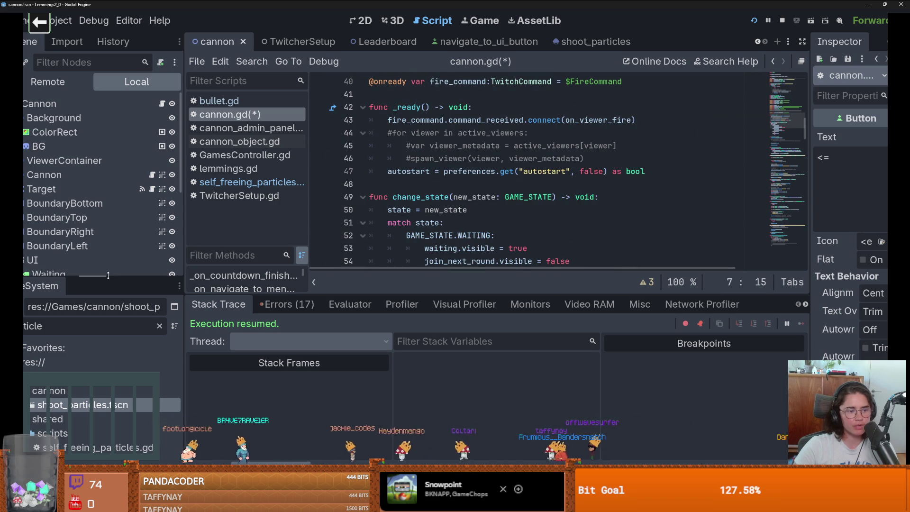
left_click_drag(85, 281, 86, 409)
scroll(84, 366, "down", 1)
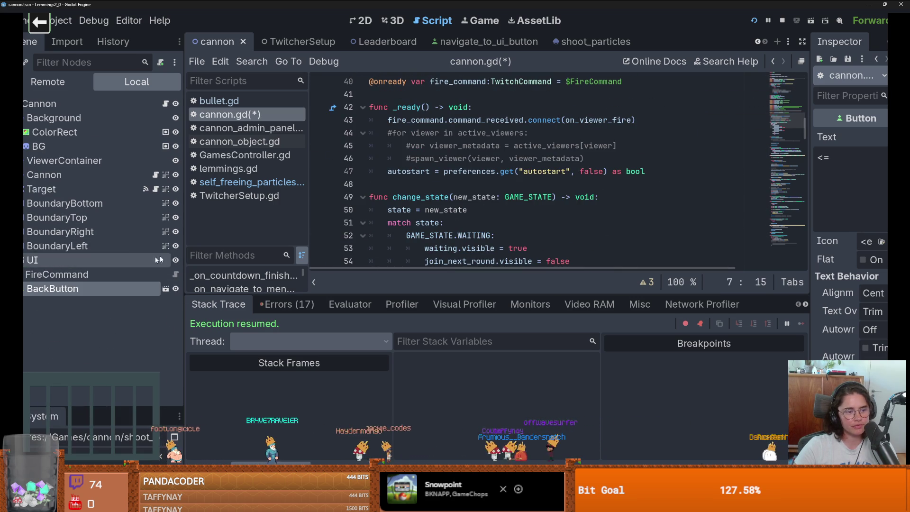
mouse_move(98, 287)
left_mouse_down()
mouse_move(427, 170)
mouse_move(449, 175)
mouse_move(412, 185)
mouse_move(482, 179)
left_mouse_up()
scroll(450, 176, "up", 5)
scroll(420, 182, "up", 2)
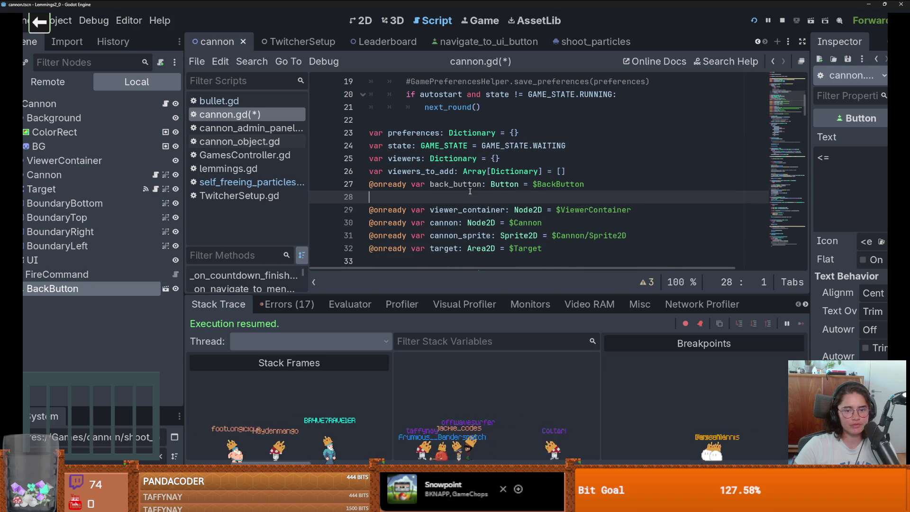
Remove the empty line below back_button and add a blank line before it
key("BackSpace")
key("Up")
key("Left")
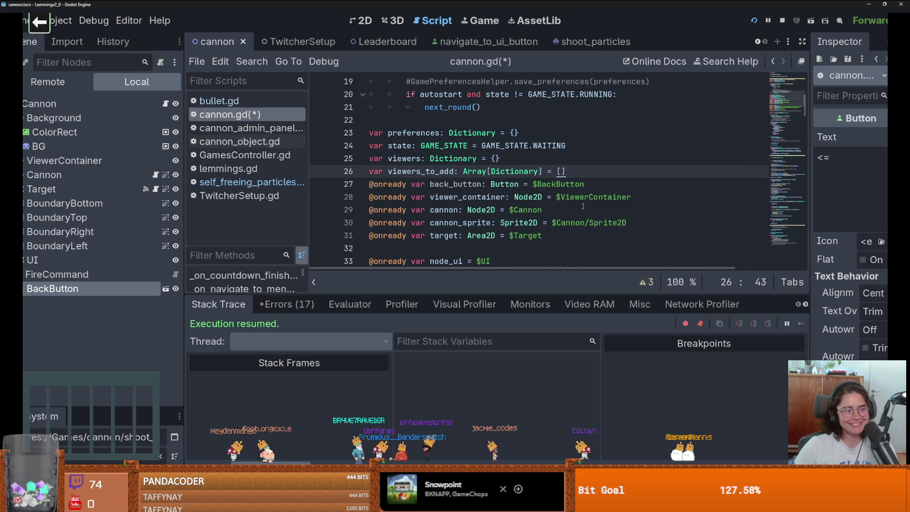
key("Return")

**Work to be completed**
Retype every entry exactly, but keep the pictures out of your copy.

**Worked solution**
left_click_drag(85, 281, 86, 409)
scroll(84, 366, "down", 1)
mouse_move(98, 287)
left_mouse_down()
mouse_move(427, 170)
mouse_move(449, 175)
mouse_move(412, 185)
mouse_move(482, 179)
left_mouse_up()
scroll(450, 176, "up", 5)
scroll(420, 182, "up", 2)
Remove the empty line below back_button and add a blank line before it
key("BackSpace")
key("Up")
key("Left")
key("Return")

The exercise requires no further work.